The following was what we had in the order we had it, starting with the Braised Ling cod tail in hot pot. We were all impressed by the size of the fish’s appendage, and how satisfying it ate. This was tender flaky fish thoroughly coated in a thick and savoury sauce, accented by roasted pork pieces. This was a great introduction of things to follow.
When ordering lobster at a Chinese restaurant, you pay per pound. So as a gesture of full transparency, the restaurant staff typically brings the crustacean you are about to consume, live to your table for inspection. A visit to your table first, before it gets broken down into our Lobster with yee-mein noodles in a cream sauce dish.
Naturally this was an exciting dish, I just wished the flavours were as bold as the idea of having lobster. As a whole the dish was very subtle. I didn’t feel like I got enough lobster from it. The lobster didn’t feel like the star of the dish. You didn’t get much of its flavour past the cream sauce, and I found the dish lacking in salt.
Another classic Chinese set meal, show stopper is the Peaking duck, served across two courses. The first had its skin being carved table side to be used as the filling for wraps with thin crepes, cucumber, fresh spring onion, and hoisin sauce. A classic that you don’t ever get much of, due to the cost and the need to share.

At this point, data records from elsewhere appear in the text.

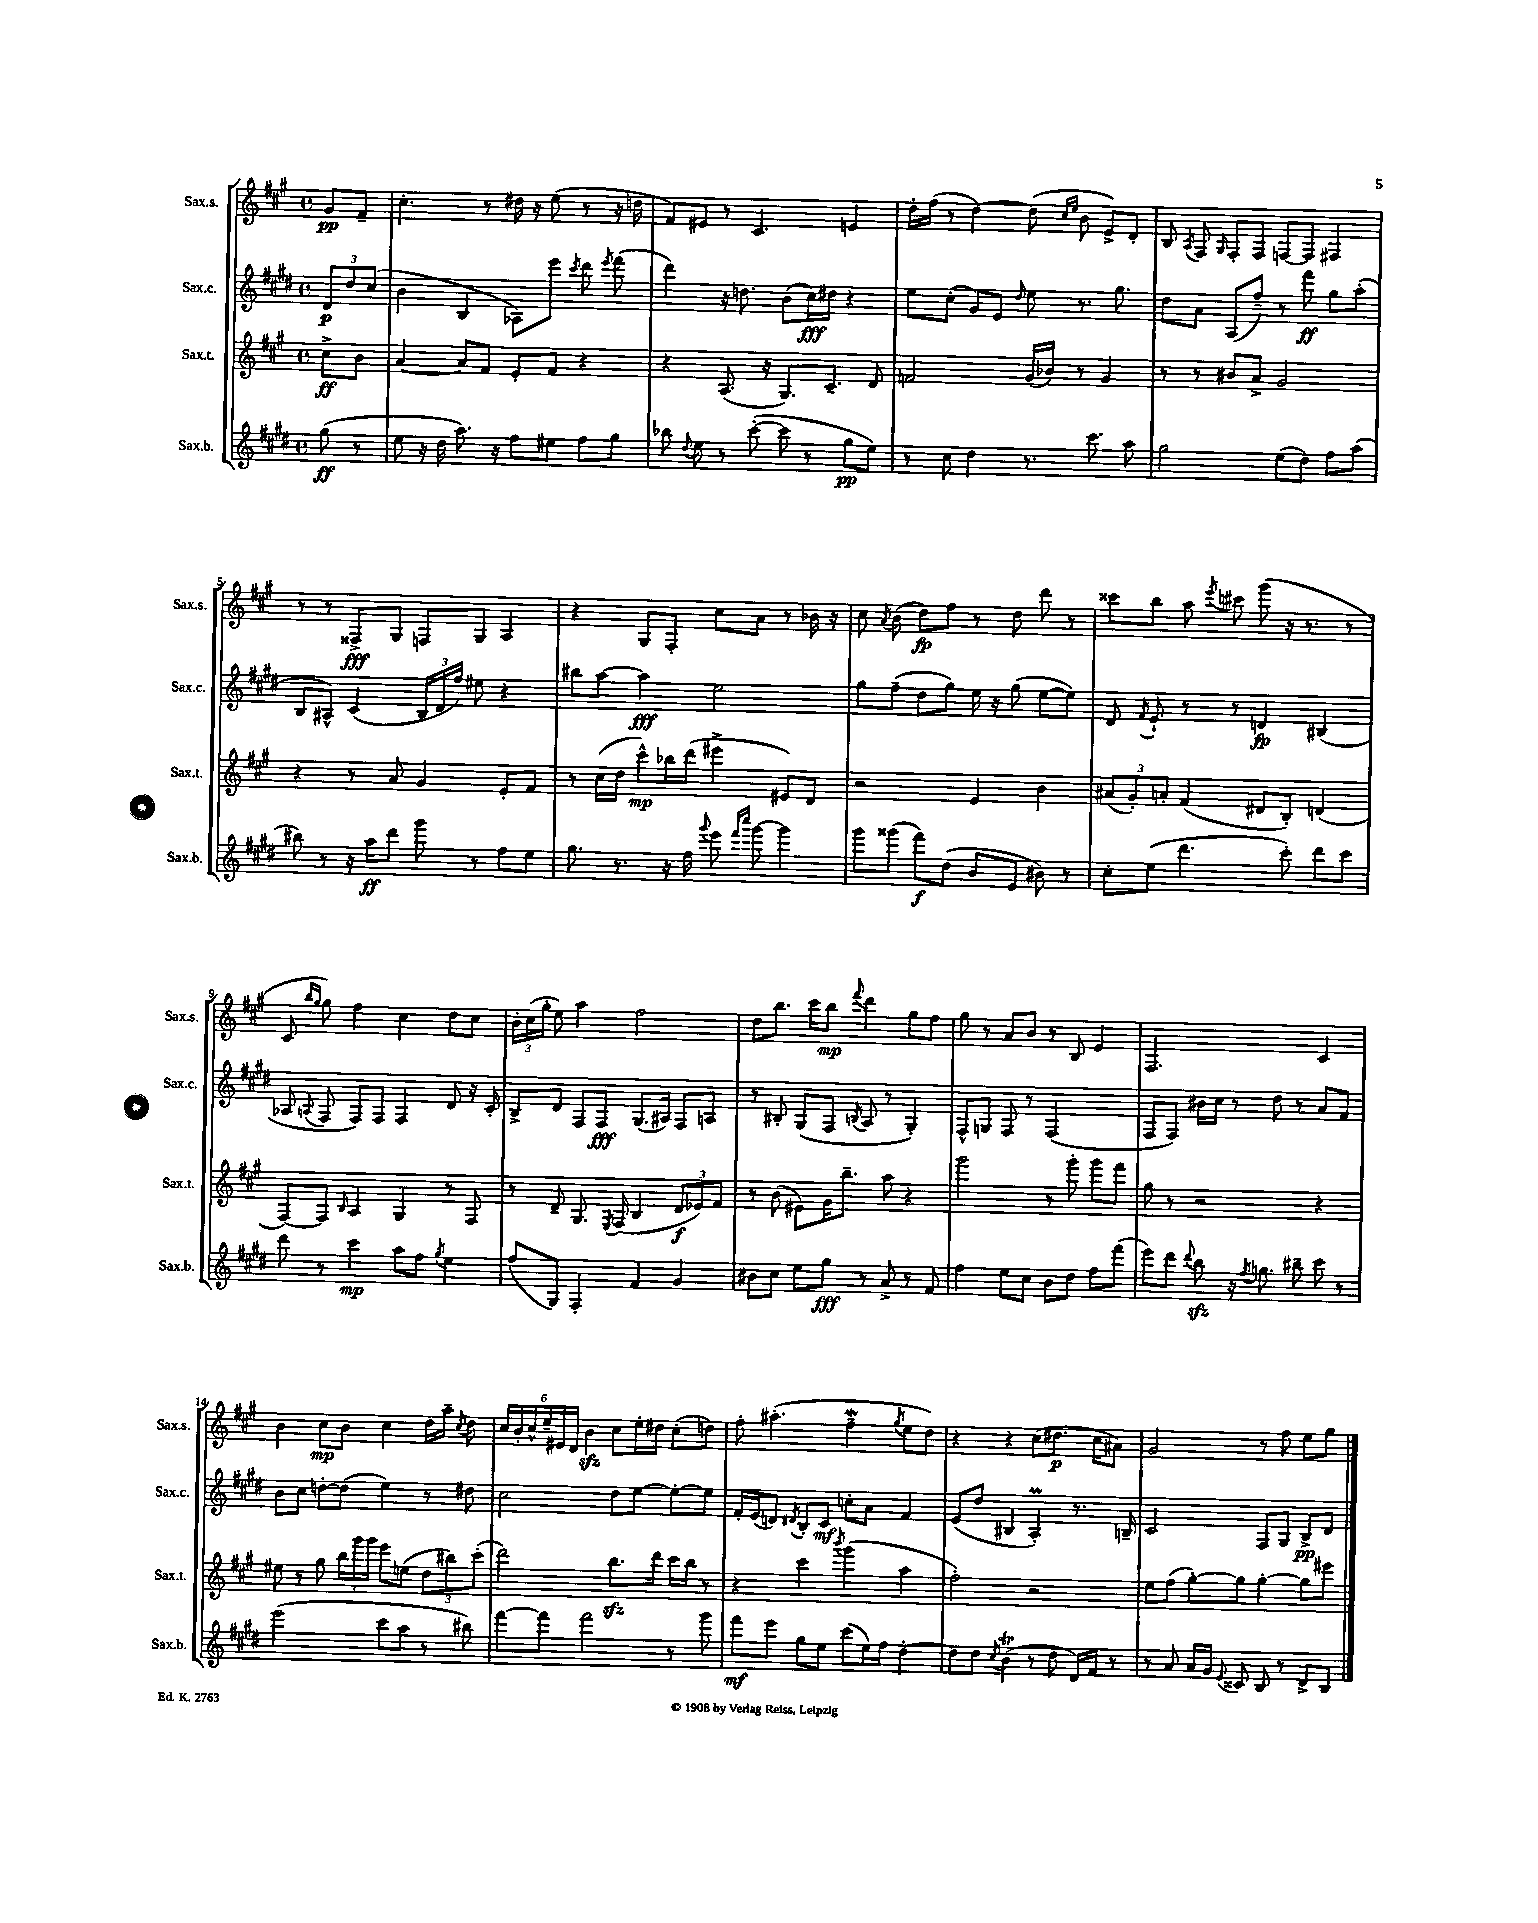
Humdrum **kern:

**kern	**kern	**kern	**kern
*staff4	*staff3	*staff2	*staff1
*clefG2	*clefG2	*clefG2	*clefG2
*k[f#c#g#d#]	*k[f#c#g#]	*k[f#c#g#d#]	*k[f#c#g#]
*M4/4	*M4/4	*M4/4	*M4/4
*met(c)	*met(c)	*met(c)	*met(c)
(8gg#	8cc#^	12d#	8g#
.	.	12dd#	.
8r	8b	.	8f#~
.	.	(12cc#	.
=	=	=	=
8ee	[4a	4b	4.cc#'
16r	.	.	.
16dd#	.	.	.
8.aa)	8a]	4B	.
.	8f#	.	8r
16r	.	.	.
8ff#	8e'	8A-)	16dd#
.	.	.	16r
8ee#	8f#	8eee	(8ee
.	.	8qccc#	.
8ff#	4r	8ddd#	8r
.	.	8qeee	.
8gg#	.	(8fff#	16r
.	.	.	16dd
=	=	=	=
8bb-	4r	4ddd#)	8f#)
8qqdd#	.	.	.
8ee	.	.	8e#
8r	(8.A	16r	8r
.	.	8.dd	.
([8ccc#'	.	.	4.c#
.	16r	.	.
8ccc#]	8.G#)	(8b	.
8r	.	16cc#)	.
.	8.c#~	16dd#	.
8gg#	.	4r	4e
8ee)	8d	.	.
=	=	=	=
8r	2f	8ee	16dd'
.	.	.	(16ff#
8cc#	.	(8cc#'	8r
4dd#	.	8g#)	[4dd)
.	.	8e	.
.	.	16qqdd#	.
8.r	(16g#	8ee	(8dd]
.	16b-)	.	.
.	.	.	16qqcc#
.	.	.	16qqee
.	8r	8.r	8b
8.ccc#	.	.	.
.	4g#	.	8e^)
.	.	8.gg#	.
8aa	.	.	8d'
=	=	=	=
2gg#	8r	8dd#	8B
.	.	.	8qA
.	8r	8a	8F#
.	.	.	16qqG#
.	8b#	(8A	8F#'
.	8a^	8ff#~)	8F#
(8ee	2g#	8r	[8F
8dd#)	.	8fff#	8F]
8ff#	.	8gg#	4F#
(8aa	.	(8aa'	.
=	=	=	=
8bb#)	4r	8B	8r
8r	.	8A#^^)	8r
16r	8r	(4c#	8F##^
16aa	.	.	.
8ddd#	8a	.	8G#
8ggg#	4g#	24B	8F
.	.	24d#	.
.	.	24ff#)	.
8r	.	8ee#	8G#
8ff#	8e'	4r	4A
8ee	8f#	.	.
=	=	=	=
8.gg#	8r	8bb#	4r
.	(16cc#	[8aa	.
8.r	16dd	.	.
.	8ccc#^^)	4aa]	8G#
16r	16bb-	.	8F#'
16ff#	(16ddd	.	.
8qqggg#	.	.	.
8eee	4eee#^	2ee	8cc#
16qqfff#	.	.	.
16qqcccc#	.	.	.
[8ggg#	.	.	8a
4ggg#]	8e#)	.	8r
.	8d	.	16b-
.	.	.	16r
=	=	=	=
8ggg#	2r	8gg#	8cc#
.	.	.	8qa
(8ggg##	.	(8ff#~	(8b
8fff#)	.	8dd#	8dd)
(8dd#	.	8gg#)	8ff#
8b	4e	16ee	8r
.	.	16r	.
8e	.	(8gg#	8dd
8b#)	4b	[8ee	8ddd
8r	.	8ee])	8r
=	=	=	=
8cc#'	(12a#	8d#	8ccc##
.	12g#')	.	.
.	.	8qf#	.
(8ee	.	8e`	8bb
.	12a'	.	.
4.ddd#	(4f#	8r	8aa
.	.	.	8qeee
.	.	8r	8ccc#
.	8d#	4d	(8ggg#
8ccc#')	8B')	.	16r
.	.	.	8.r
8ddd#	(4d	(4B#	.
8ccc#	.	.	8r
=	=	=	=
8ddd#	[8F#)	8A-	8c#
.	.	.	16qqbb
.	.	8qqA	16qqgg#
8r	8F#]	8F#	8gg#)
.	16qqB	.	.
4ccc#	4A	8F#)	4ff#
.	.	8F#	.
8aa	4G#	4F#	4cc#
8ff#	.	.	.
8qgg#	.	.	.
4ee	8r	8d#	8dd
.	8F#	16r	8cc#
.	.	16c#'	.
=	=	=	=
(8ff#	8r	8B^	24b'
.	.	.	(24cc#
.	.	.	24gg#'
8G#)	8d~	8d#	8ee)
4F#'	8.G#	8F#	4aa
.	.	8F#	.
.	8qE	.	.
.	(16F#	.	.
4f#	4B	(8.G#	2ff#
.	.	16A#)	.
4g#	12d	8F#	.
.	12e-)	.	.
.	.	8A	.
.	12f#	.	.
=	=	=	=
8b#	8r	8r	8dd
8cc#	(8b	8B#'	8.bb
8ee	8e#)	(8G#	.
.	.	.	16ccc#
8gg#	16g#	8F#	8bb
.	8.bb~	.	.
.	.	8qB	8qqfff#
8r	.	8A	4ddd
8a^	8aa	8r	.
8r	4r	4G#')	8gg#
8f#	.	.	8ff#
=	=	=	=
4ff#	2ggg#	8F#^^	8gg#
.	.	8G	8r
8ee	.	8F#	8a
8cc#	.	8r	8b
8b	8r	(2F#	8r
8dd#	8ggg#'	.	8B
8ff#	8ggg#	.	4e
(8fff#	8fff#	.	.
=	=	=	=
8eee)	8gg#	8F#	2.F#
8ddd#	8r	8F#)	.
8qqddd#	.	.	.
8bb	2r	16b#	.
.	.	16cc#	.
16r	.	8r	.
8qff#	.	.	.
8.gg	.	.	.
.	.	8dd#	.
8bb#~	.	8r	.
8ccc#	4r	8a	4c#
8r	.	8f#	.
=	=	=	=
(2eee	8ee#	8b	4b
.	8r	8cc#	.
.	8gg#	[8dd'	8cc#
.	24bb	(8dd]	8b
.	24ggg#	.	.
.	24ggg#	.	.
8ccc#	8eee	4ee)	4cc#
8aa	(8ee	.	.
8r	12dd	8r	16dd
.	.	.	16aa~
.	12bb#)	.	.
.	.	.	8qcc#
8bb#)	.	8dd#	8dd
.	(12ccc#'	.	.
=	=	=	=
[8fff#	2ddd)	2cc#	24cc#
.	.	.	24b'
.	.	.	24cc#^^
8fff#]	.	.	24ee~
.	.	.	24e#
.	.	.	24d
2fff#	.	.	4b
.	8.bb	8dd#	8cc#
.	.	[8ee	16ee'
.	16ddd	.	16dd#
8r	16ccc#	8ee'_	(8cc#'
.	16bb	.	.
8ggg#	8r	8ee]	8dd)
=	=	=	=
8fff#	4r	16f#'	8ff#'
.	.	(16e	.
8eee	.	8d)	(4.aa#'
.	.	8qd#	.
8gg#	4ccc#	8B'	.
8ee	.	8c#	.
.	8qbbb	.	.
(8ccc#	(4ggg#	8cc'	4ff#~
16ee)	.	8a	.
16ff#	.	.	.
.	.	.	8qgg#
[4dd#'	4aa	4f#	8ee
.	.	.	8dd)
=	=	=	=
8dd#]	2ff#')	(8e	4r
8dd#	.	8dd#	.
8qcc#	.	.	.
(4b	.	4B#	4r
8r	2r	4A')	(8cc#
8dd#	.	.	8.dd#
16d#)	.	8.r	.
16f#	.	.	16cc#
8r	.	.	8a#)
.	.	16B~	.
=	=	=	=
8r	8ee	2c#	2g#
8a	(8ff#	.	.
16a	[8gg#')	.	.
16g#	.	.	.
8qqe	.	.	.
8c##	8gg#]	.	.
8B	[4gg#'	8F#	8r
8r	.	8G#	8ff#
8d#^	8gg#]	8B^	8ee
8B	8eee#	8d#	8gg#
==	==	==	==
*-	*-	*-	*-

Therefore, when you get such a dish before you, it is a treat; and one I fully appreciate.
In actuality the duck was carved closer to the bar, adjacent to our table. When asked, the server carving it refused to move their station closer to our table so that we could all watch the experience of a table side skinning. So with the “no”, we continued to arch our backs, trying to peer over his, that faced us. If that is the case, they might as well do this work in the kitchen, and simply serve us the dish prepared with a more delicate presentation.
The second Peking duck course would come a few dishes later as a diced duck meat filling with crunchy bits of carrot, celery, and turnip; all sitting on a bed of crispy fried rice for additional crisp and texture. You start with a washed cabbage leaf and fill it with a spoon or two of the ingredients above, before drizzling over everything with more sweet and tangy hoisin sauce. The offering was pretty fresh with plenty of texture to chew through. The table especially appreciated the puffed rice used, which we found a nice spin on things, instead of the traditional crispy vermicelli.
I am not a fan of leafy greens due to their soggy texture, so passed on the Pea shoots with garlic. But this would be the one fully vegetable focused dish that is ordered with such a Chinese feast.
The Marinated chicken with black truffle sauce isn’t on the regular menu, this was a special order off their dim sum menu. Those who have been before, know this was the one to order, and they weren’t wrong. This was the most memorable dish of the night. The chilled chicken was super tender, its naturally simple flavour lent itself well to the bold punch of truffle, and they didn’t cheap out on its oil here. However, you still needed to balance it with cilantro and onions, so that the chicken wouldn’t read as bland.
Our group used the Sweet and sour pork dish as a bench mark; an indication on how well the restaurant does with the classics, in comparison to other. This was a dish that everyone knows of (Chinese or not), and knows what to expect when having some. Therefore it was a good sign when everyone was easily able to taste the quality in the ingredients used. The restaurant did this so well that the next time I crave sweet and sour pork, going forward, this is what I want it to taste like.
Similarly, our table also really liked their Stir fried flat rice noodles with beef. We all agreed that we could make out the extra heat that went into this dish with the “Wok hay”. It was delicious, period. Definitely some of the best have all had.
When it came time for dessert, the restaurant was helpful in presenting the outside bought cake, with candles lit. A classic Chinese fresh fruit and vanilla sponge, with plenty of cream cake from Saint Germaine. Apparently the bakery misplaced the actual cake our group planned to purchase and surprise both Hanson and I with; therefore the staff upgraded us to a larger cake with their apologizes.
The restaurant also brought our table a complimentary steamer of lucky peach-shaped buns, stuffed with lotus paste. I appreciated the gesture and the tradition. We each got one to usher in luck.
In conclusion, when looking for a full Chinese feast across several larger plat for sharing, Chef’s Choice is a solid pick. Afterall, 7 food bloggers thought so, and enjoyed their time within.